(RECORDED INFORMATION Opens)

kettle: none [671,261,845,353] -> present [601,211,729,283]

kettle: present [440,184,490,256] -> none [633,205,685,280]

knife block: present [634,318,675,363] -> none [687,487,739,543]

(RECORDED INFORMATION Closes)
(RECORDED INFORMATION Opens)

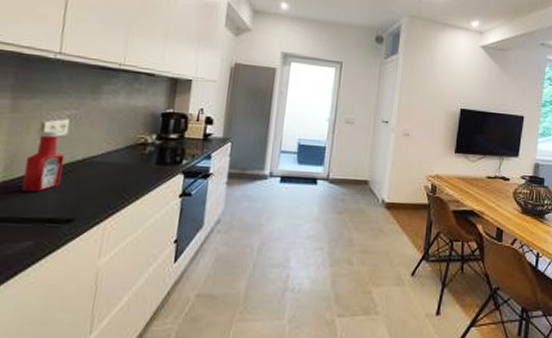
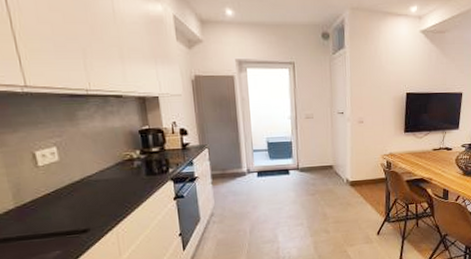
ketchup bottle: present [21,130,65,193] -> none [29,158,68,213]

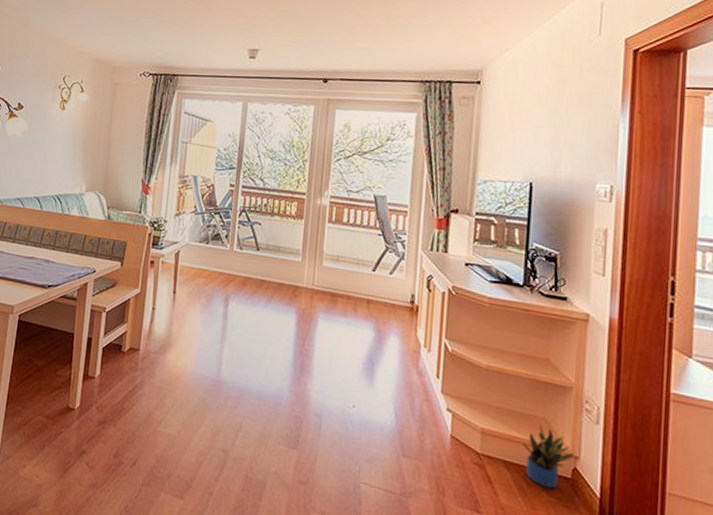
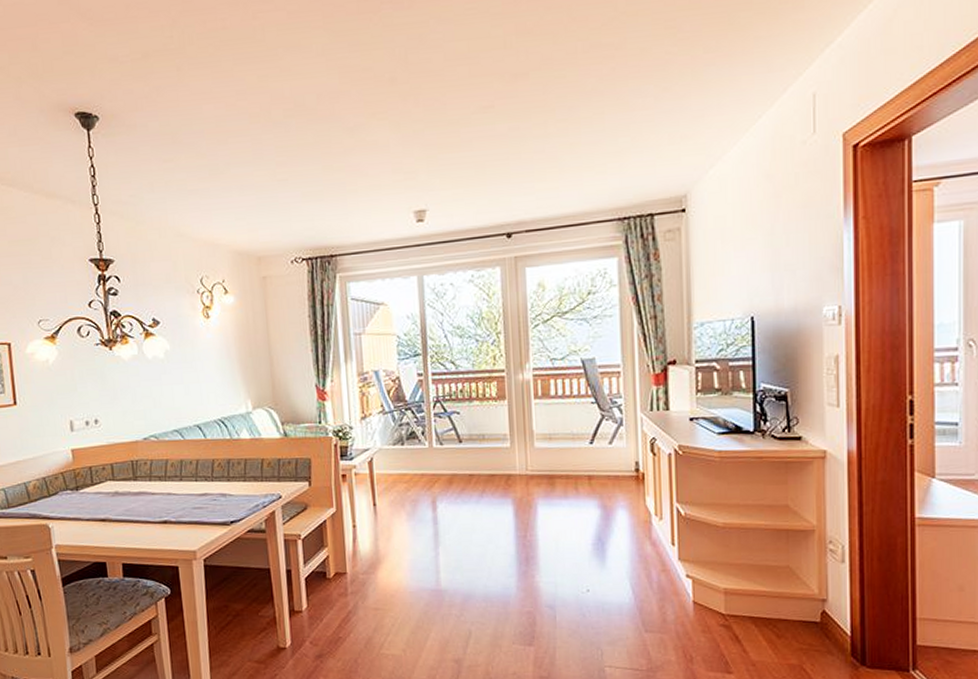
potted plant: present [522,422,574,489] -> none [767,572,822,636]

(RECORDED INFORMATION Closes)
(RECORDED INFORMATION Opens)

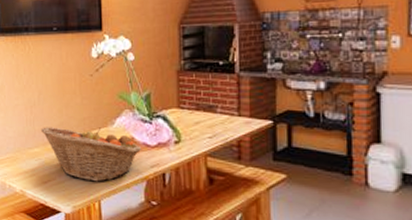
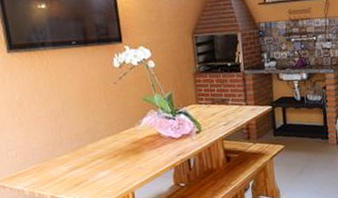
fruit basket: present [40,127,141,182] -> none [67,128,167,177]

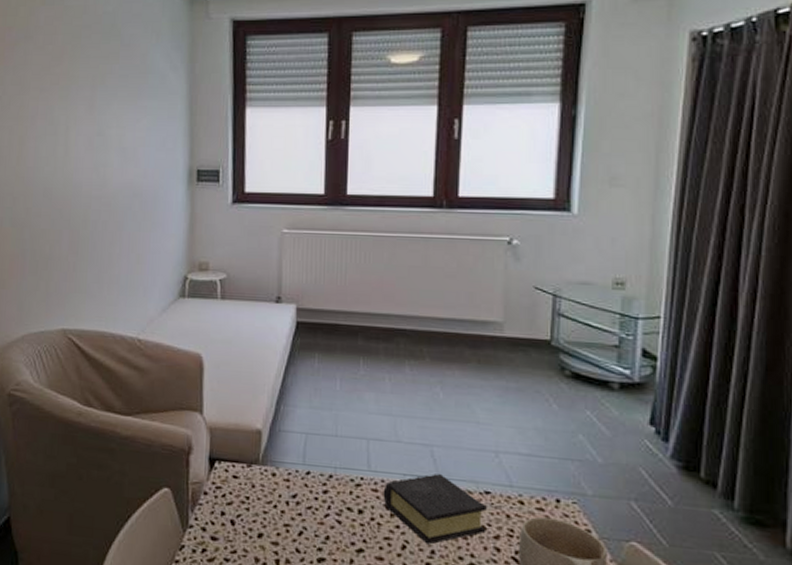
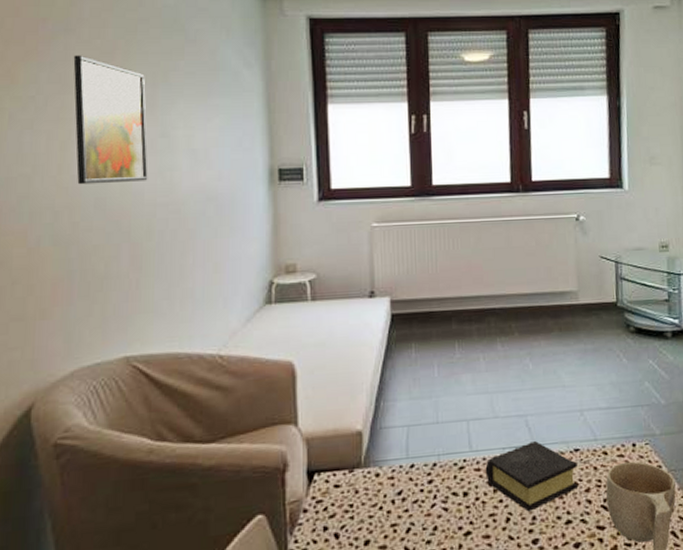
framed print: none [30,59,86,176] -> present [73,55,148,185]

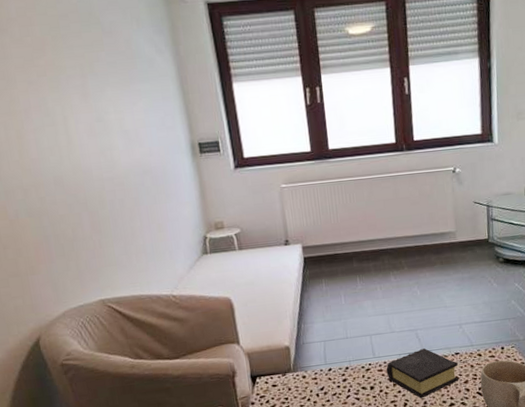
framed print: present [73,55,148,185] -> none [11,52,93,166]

(RECORDED INFORMATION Closes)

= EXERCISE DETAILS =
Please return every line of the records that contains the word "framed".

= TASK ANSWER =
framed print: none [30,59,86,176] -> present [73,55,148,185]
framed print: present [73,55,148,185] -> none [11,52,93,166]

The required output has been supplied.